En ese momento, David se dio cuenta de que Raúl no estaba en la sala. La temperatura había aumentado mucho, y supuso que su amigo había puesto la calefacción a tope. Bien, ya era hora. Como Raúl no había salido, supuso que estaba en el almacén haciendo algo importante. O en el servicio, haciendo algo aún más importante.

Se puso a contemplar los cuadros para pasar el rato y se dio cuenta de que había uno nuevo junto al que representaba una mancha de oscuridad, ese llamado «A tu lado».

El nuevo estaba etiquetado como «Nueva adquisición», y representaba una larga estancia con las paredes cubiertas de cuadros. En el centro de la sala, dos hombres con aire intelectual, bien trajeados, contemplaban los cuadros expuestos. Uno de ellos tenía esa pose tan típica, tan esnob, de brazos cruzados y mano alzada, acariciando el mentón. Tras ellos, parcialmente oculta, una figura de otro hombre, un hombre bajito y rubio que se encontraba de espaldas al espectador.
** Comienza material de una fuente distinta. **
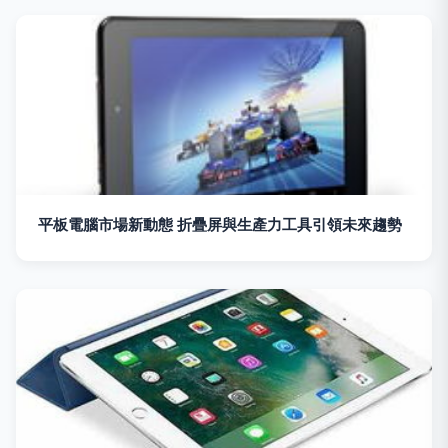
平板電腦市場新動態 折疊屏與生產力工具引領未來趨勢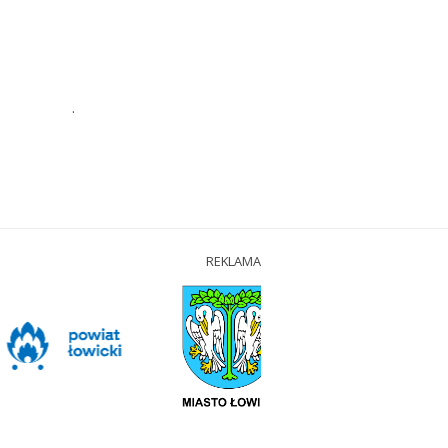
.
REKLAMA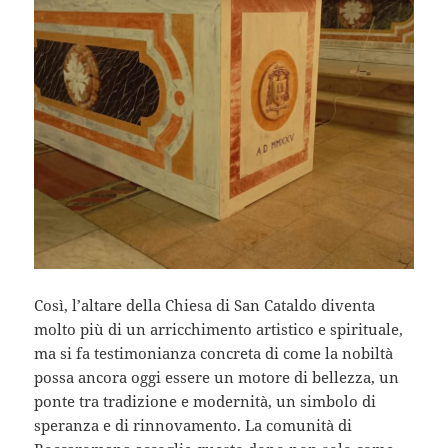
Così, l’altare della Chiesa di San Cataldo diventa
molto più di un arricchimento artistico e spirituale,
ma si fa testimonianza concreta di come la nobiltà
possa ancora oggi essere un motore di bellezza, un
ponte tra tradizione e modernità, un simbolo di
speranza e di rinnovamento. La comunità di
Y, abriendo la puerta de madera de la sala, con un paquete plano y alargado que bien podría ser un cuadro, la figura oscura, más definida y robusta. Mejor… mejor alimentada, pensó David sin saber por qué.

—En este cuadro hay un tío que se parece a ti, macho —gritó a la sala vacía, esperando que Raúl le oyese—. Bueno, de culo, claro.

Y se sentó, dispuesto a esperar que Raúl volviese de adonde quiera que hubiese ido.